- _What you will do_: Skipping each picture, output the entries exactly as they stand below.

══ Given data

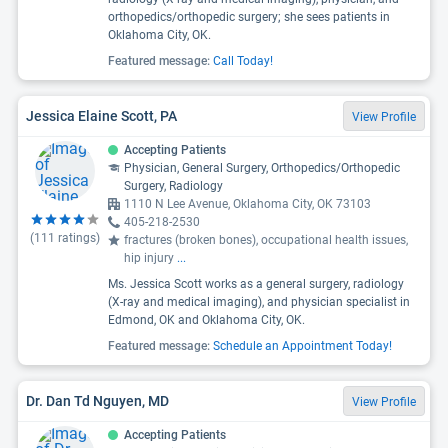
orthopedics/orthopedic surgery; she sees patients in
Oklahoma City, OK.
Featured message:
Call Today!
Jessica Elaine Scott, PA
View Profile
Accepting Patients
Physician, General Surgery, Orthopedics/Orthopedic
Surgery, Radiology
1110 N Lee Avenue, Oklahoma City, OK 73103
405-218-2530
(
111
ratings)
fractures (broken bones), occupational health issues,
hip injury
...
Ms. Jessica Scott works as a general surgery, radiology
(X-ray and medical imaging), and physician specialist in
Edmond, OK and Oklahoma City, OK.
Featured message:
Schedule an Appointment Today!
Dr. Dan Td Nguyen, MD
View Profile
Accepting Patients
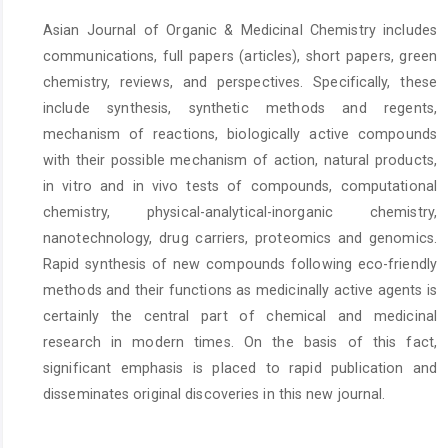
Asian Journal of Organic & Medicinal Chemistry includes
communications, full papers (articles), short papers, green
chemistry, reviews, and perspectives. Specifically, these
include synthesis, synthetic methods and regents,
mechanism of reactions, biologically active compounds
with their possible mechanism of action, natural products,
in vitro and in vivo tests of compounds, computational
chemistry, physical-analytical-inorganic chemistry,
nanotechnology, drug carriers, proteomics and genomics.
Rapid synthesis of new compounds following eco-friendly
methods and their functions as medicinally active agents is
certainly the central part of chemical and medicinal
research in modern times. On the basis of this fact,
significant emphasis is placed to rapid publication and
disseminates original discoveries in this new journal.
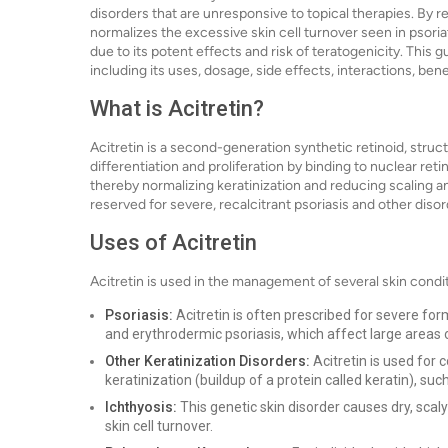
disorders that are unresponsive to topical therapies. By re
normalizes the excessive skin cell turnover seen in psoria
due to its potent effects and risk of teratogenicity. This
including its uses, dosage, side effects, interactions, be
What is Acitretin?
Acitretin is a second-generation synthetic retinoid, structu
differentiation and proliferation by binding to nuclear re
thereby normalizing keratinization and reducing scaling and
reserved for severe, recalcitrant psoriasis and other diso
Uses of Acitretin
Acitretin is used in the management of several skin condit
Psoriasis:
Acitretin is often prescribed for severe form
and erythrodermic psoriasis, which affect large areas 
Other Keratinization Disorders:
Acitretin is used for 
keratinization (buildup of a protein called keratin), such
Ichthyosis:
This genetic skin disorder causes dry, scaly
skin cell turnover.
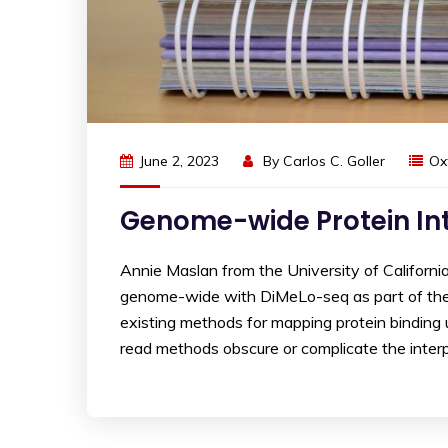
June 2, 2023
By
Carlos C. Goller
Ox
Genome-wide Protein In
Annie Maslan from the University of Californ
genome-wide with DiMeLo-seq as part of th
existing methods for mapping protein binding 
read methods obscure or complicate the interp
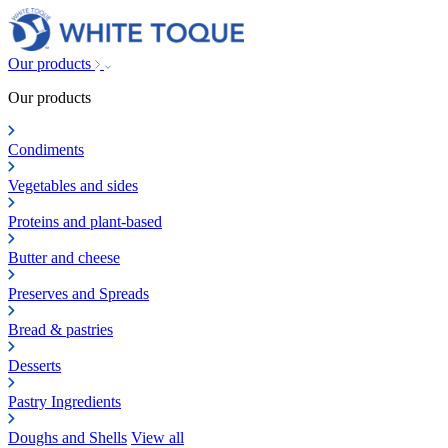
Our products
Our products
Condiments
Vegetables and sides
Proteins and plant-based
Butter and cheese
Preserves and Spreads
Bread & pastries
Desserts
Pastry Ingredients
Doughs and Shells
View all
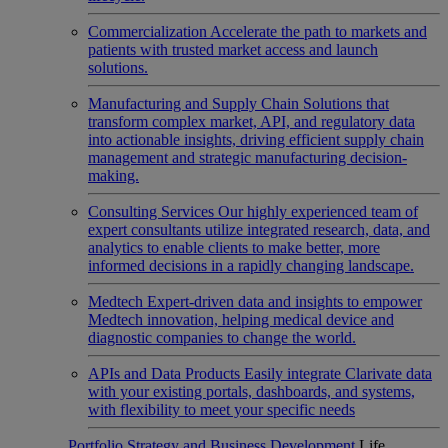
Commercialization
Accelerate the path to markets and
patients with trusted market access and launch
solutions.
Manufacturing and Supply Chain
Solutions that
transform complex market, API, and regulatory data
into actionable insights, driving efficient supply chain
management and strategic manufacturing decision-
making.
Consulting Services
Our highly experienced team of
expert consultants utilize integrated research, data, and
analytics to enable clients to make better, more
informed decisions in a rapidly changing landscape.
Medtech
Expert-driven data and insights to empower
Medtech innovation, helping medical device and
diagnostic companies to change the world.
APIs and Data Products
Easily integrate Clarivate data
with your existing portals, dashboards, and systems,
with flexibility to meet your specific needs
Portfolio Strategy and Business Development
Life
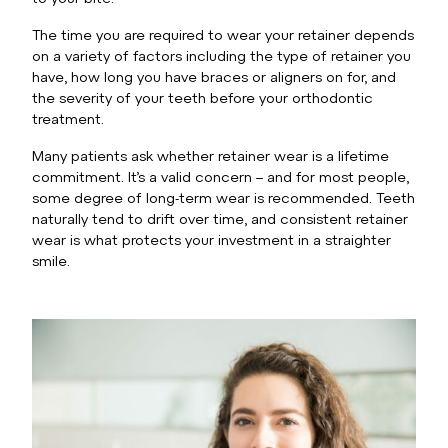
The time you are required to wear your retainer depends
on a variety of factors including the type of retainer you
have, how long you have braces or aligners on for, and
the severity of your teeth before your orthodontic
treatment.
Many patients ask whether retainer wear is a lifetime
commitment. It’s a valid concern – and for most people,
some degree of long-term wear is recommended. Teeth
naturally tend to drift over time, and consistent retainer
wear is what protects your investment in a straighter
smile.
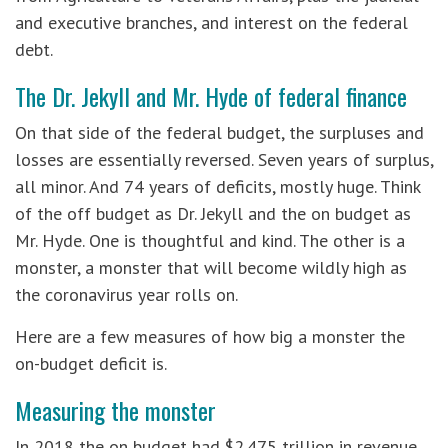
and executive branches, and interest on the federal
debt.
The Dr. Jekyll and Mr. Hyde of federal finance
On that side of the federal budget, the surpluses and
losses are essentially reversed. Seven years of surplus,
all minor. And 74 years of deficits, mostly huge. Think
of the off budget as Dr. Jekyll and the on budget as
Mr. Hyde. One is thoughtful and kind. The other is a
monster, a monster that will become wildly high as
the coronavirus year rolls on.
Here are a few measures of how big a monster the
on-budget deficit is.
Measuring the monster
In 2018 the on budget had $2.475 trillion in revenue.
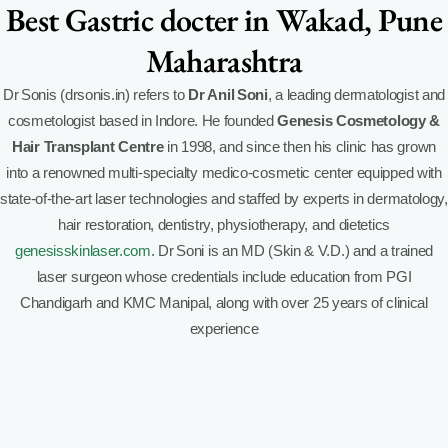
Best Gastric docter in Wakad, Pune
Maharashtra
Dr Sonis (drsonis.in) refers to
Dr Anil Soni
, a leading dermatologist and
cosmetologist based in Indore. He founded
Genesis Cosmetology &
Hair Transplant Centre
in 1998, and since then his clinic has grown
into a renowned multi-specialty medico-cosmetic center equipped with
state-of-the-art laser technologies and staffed by experts in dermatology,
hair restoration, dentistry, physiotherapy, and dietetics
genesisskinlaser.com
.
Dr Soni is an MD (Skin & V.D.) and a trained
laser surgeon whose credentials include education from PGI
Chandigarh and KMC Manipal, along with over 25 years of clinical
experience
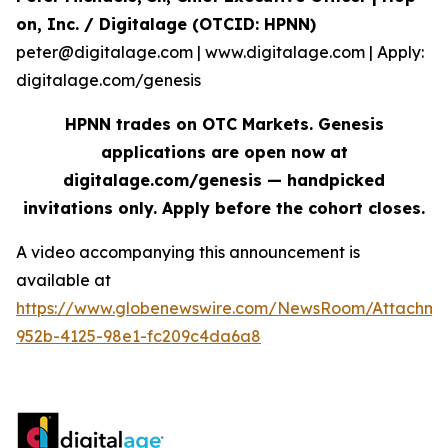
on, Inc. / Digitalage (OTCID: HPNN)
peter@digitalage.com | www.digitalage.com | Apply:
digitalage.com/genesis
HPNN trades on OTC Markets. Genesis
applications are open now at
digitalage.com/genesis — handpicked
invitations only. Apply before the cohort closes.
A video accompanying this announcement is
available at
https://www.globenewswire.com/NewsRoom/Attachm
952b-4125-98e1-fc209c4da6a8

════

- _Response to this exercise_:
orthopedics/orthopedic surgery; she sees patients in
Oklahoma City, OK.
Featured message:
Call Today!
Jessica Elaine Scott, PA
View Profile
Accepting Patients
Physician, General Surgery, Orthopedics/Orthopedic
Surgery, Radiology
1110 N Lee Avenue, Oklahoma City, OK 73103
405-218-2530
(
111
ratings)
fractures (broken bones), occupational health issues,
hip injury
...
Ms. Jessica Scott works as a general surgery, radiology
(X-ray and medical imaging), and physician specialist in
Edmond, OK and Oklahoma City, OK.
Featured message:
Schedule an Appointment Today!
Dr. Dan Td Nguyen, MD
View Profile
Accepting Patients
Asian Journal of Organic & Medicinal Chemistry includes
communications, full papers (articles), short papers, green
chemistry, reviews, and perspectives. Specifically, these
include synthesis, synthetic methods and regents,
mechanism of reactions, biologically active compounds
with their possible mechanism of action, natural products,
in vitro and in vivo tests of compounds, computational
chemistry, physical-analytical-inorganic chemistry,
nanotechnology, drug carriers, proteomics and genomics.
Rapid synthesis of new compounds following eco-friendly
methods and their functions as medicinally active agents is
certainly the central part of chemical and medicinal
research in modern times. On the basis of this fact,
significant emphasis is placed to rapid publication and
disseminates original discoveries in this new journal.
disorders that are unresponsive to topical therapies. By re
normalizes the excessive skin cell turnover seen in psoria
due to its potent effects and risk of teratogenicity. This
including its uses, dosage, side effects, interactions, be
What is Acitretin?
Acitretin is a second-generation synthetic retinoid, structu
differentiation and proliferation by binding to nuclear re
thereby normalizing keratinization and reducing scaling and
reserved for severe, recalcitrant psoriasis and other diso
Uses of Acitretin
Acitretin is used in the management of several skin condit
Psoriasis:
Acitretin is often prescribed for severe form
and erythrodermic psoriasis, which affect large areas 
Other Keratinization Disorders:
Acitretin is used for 
keratinization (buildup of a protein called keratin), such
Ichthyosis:
This genetic skin disorder causes dry, scaly
skin cell turnover.
June 2, 2023
By
Carlos C. Goller
Ox
Genome-wide Protein In
Annie Maslan from the University of Californ
genome-wide with DiMeLo-seq as part of th
existing methods for mapping protein binding 
read methods obscure or complicate the interp
Our products
Our products
Condiments
Vegetables and sides
Proteins and plant-based
Butter and cheese
Preserves and Spreads
Bread & pastries
Desserts
Pastry Ingredients
Doughs and Shells
View all
Commercialization
Accelerate the path to markets and
patients with trusted market access and launch
solutions.
Manufacturing and Supply Chain
Solutions that
transform complex market, API, and regulatory data
into actionable insights, driving efficient supply chain
management and strategic manufacturing decision-
making.
Consulting Services
Our highly experienced team of
expert consultants utilize integrated research, data, and
analytics to enable clients to make better, more
informed decisions in a rapidly changing landscape.
Medtech
Expert-driven data and insights to empower
Medtech innovation, helping medical device and
diagnostic companies to change the world.
APIs and Data Products
Easily integrate Clarivate data
with your existing portals, dashboards, and systems,
with flexibility to meet your specific needs
Portfolio Strategy and Business Development
Life
The time you are required to wear your retainer depends
on a variety of factors including the type of retainer you
have, how long you have braces or aligners on for, and
the severity of your teeth before your orthodontic
treatment.
Many patients ask whether retainer wear is a lifetime
commitment. It’s a valid concern – and for most people,
some degree of long-term wear is recommended. Teeth
naturally tend to drift over time, and consistent retainer
wear is what protects your investment in a straighter
smile.
and executive branches, and interest on the federal
debt.
The Dr. Jekyll and Mr. Hyde of federal finance
On that side of the federal budget, the surpluses and
losses are essentially reversed. Seven years of surplus,
all minor. And 74 years of deficits, mostly huge. Think
of the off budget as Dr. Jekyll and the on budget as
Mr. Hyde. One is thoughtful and kind. The other is a
monster, a monster that will become wildly high as
the coronavirus year rolls on.
Here are a few measures of how big a monster the
on-budget deficit is.
Measuring the monster
In 2018 the on budget had $2.475 trillion in revenue.
Best Gastric docter in Wakad, Pune
Maharashtra
Dr Sonis (drsonis.in) refers to
Dr Anil Soni
, a leading dermatologist and
cosmetologist based in Indore. He founded
Genesis Cosmetology &
Hair Transplant Centre
in 1998, and since then his clinic has grown
into a renowned multi-specialty medico-cosmetic center equipped with
state-of-the-art laser technologies and staffed by experts in dermatology,
hair restoration, dentistry, physiotherapy, and dietetics
genesisskinlaser.com
.
Dr Soni is an MD (Skin & V.D.) and a trained
laser surgeon whose credentials include education from PGI
Chandigarh and KMC Manipal, along with over 25 years of clinical
experience
on, Inc. / Digitalage (OTCID: HPNN)
peter@digitalage.com | www.digitalage.com | Apply:
digitalage.com/genesis
HPNN trades on OTC Markets. Genesis
applications are open now at
digitalage.com/genesis — handpicked
invitations only. Apply before the cohort closes.
A video accompanying this announcement is
available at
https://www.globenewswire.com/NewsRoom/Attachm
952b-4125-98e1-fc209c4da6a8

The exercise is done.